5.0 Employ Recommended Strategy Using Marketing Mix for Ryanair
The marketing mix is the set of controllable tactical marketing tools that the firm blends to produce the response it wants in the target market. The marketing mix consists of everything the firm can do to influence the demand for its product (Kotler et al, 2008). Marketing mix consist of 7 Variables commonly known as 7P’s that can be used to achieve Ryanair’s marketing goals and objectives. 7P’s includes:
Product
Price
Place
Promotion
People
Process
Physical Evidence
Product Mix:
Product means the totality of goods and services that the company offers to the target market to satisfy consumer needs. In the case of Ryanair main product is their service to fly people to the desired destination. If the marketing development strategy is chosen then Ryanair don’t need to develop a new product rather they can market their existing service. If Ryanair decides to operate in Bangladesh then they can choose to start domestic flight as there are 15 airports available in the country. The most popular destination in Bangladesh include Chittagong, Cox’s Bazaar and Sylhet, so Ryanair can operate in Bangladesh internationally and domestically.
Price Mix:
Price is the money charged for a product or service. Price plays a very important role in marketing. For Ryanair, they are already the cheapest airlines in Europe.

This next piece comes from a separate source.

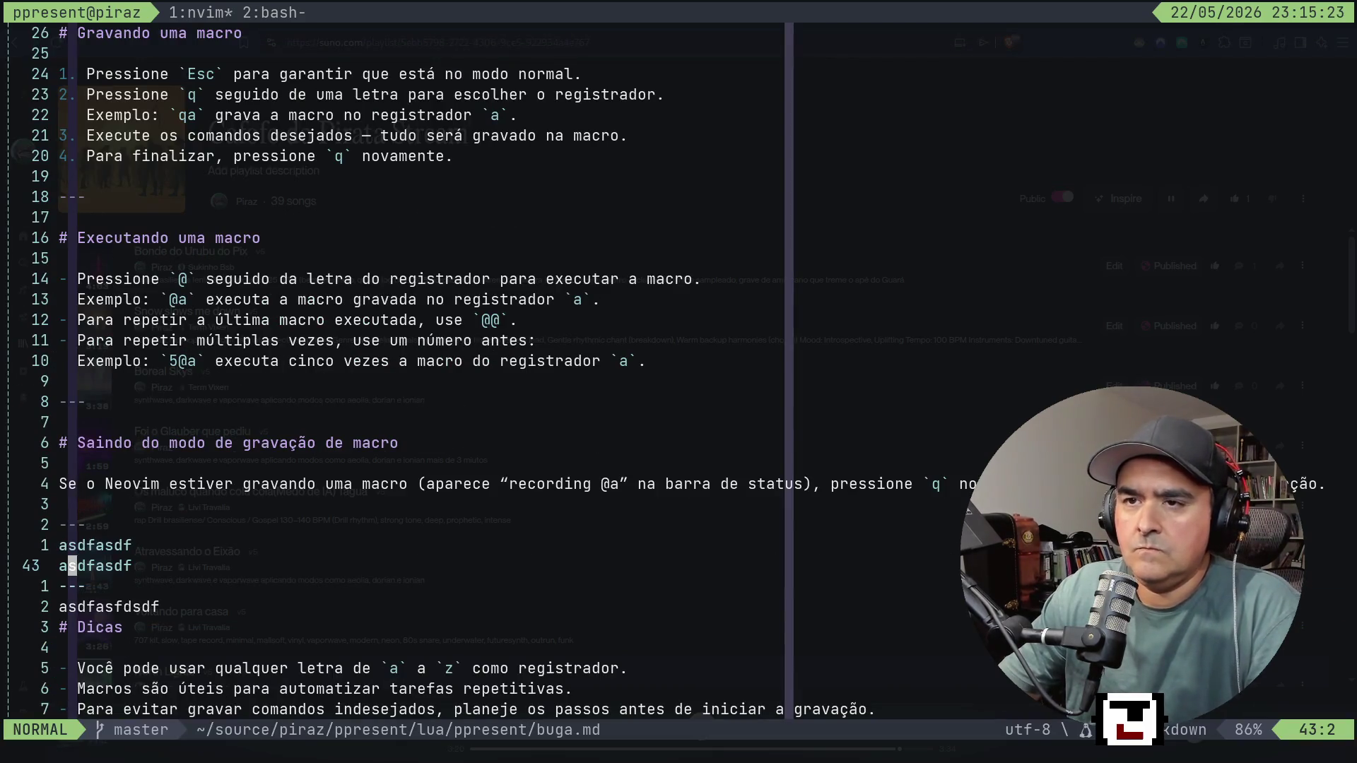
{"action": "key", "text": "space"}
{"action": "key", "text": "g"}
{"action": "key", "text": "s"}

They can continue to do so if they chose to expand their business in Bangladesh as that will attract more customers because the flights that are operated inside the country are not cheap.
Place Mix:
Place involves company activities that make the product available to target buyers. For Ryanair, the only place their service can be bought is through internet. But if they want to operate in Bangladesh, the company will need to change their strategy for selling their service through internet to travel agencies as most people don’t have the accessibility to use internet.
Promotion Mix:
Promotions are the activities that attract customer to the product or service the company selling. If Ryanair chooses to operate in Bangladesh they can give some promotional offer such as family package which might include discount if three or four people of the same family buy tickets from Ryanair. They can also promote their product through media such as TV, Newspaper. They can also sponsor in various cricket tournament that are held in the country, in this way they can reach to wide range of customer.
People Mix:
People are the employees that work in the company. Ryanair will need to hire motivated people and train them to give the service to the customer to maintain the brand image of Ryanair if they want to extend their service to Bangladesh.
Process Mix:
Process mix involves how the activities are done in Ryanair. As Ryanair do not operate through travel agencies, they will need to plan thoroughly to maintain queuing, delivery schedule if they choose to operate in Bangladesh.
Physical evidence mix:
Physical evidence means the aspect of Ryanair that consumer can see and feel which in the process might influence their perceptions of the service provided. Ryanair can print brochure and supply them through their office in Bangladesh. Another example of physical evidence can be introducing special outfit for the staff of Ryanair as the culture of Bangladesh is different from Europe and they need to reflect the culture of their operating country through the outfit. They can also use magazine, in-flight movies, halal foods as the most of the customer are Muslim. They can also improve the seats for their customer.
6.0 Conclusion
Thus it can be concluded that Ryanair can choose to operate in Bangladesh to increase their profitability. To do so they will need to implement strategy that has been discussed along with marketing audit using various techniques. To operate in Bangladesh a strategy has been recommended and marketing mix has been applied to explain the strategy.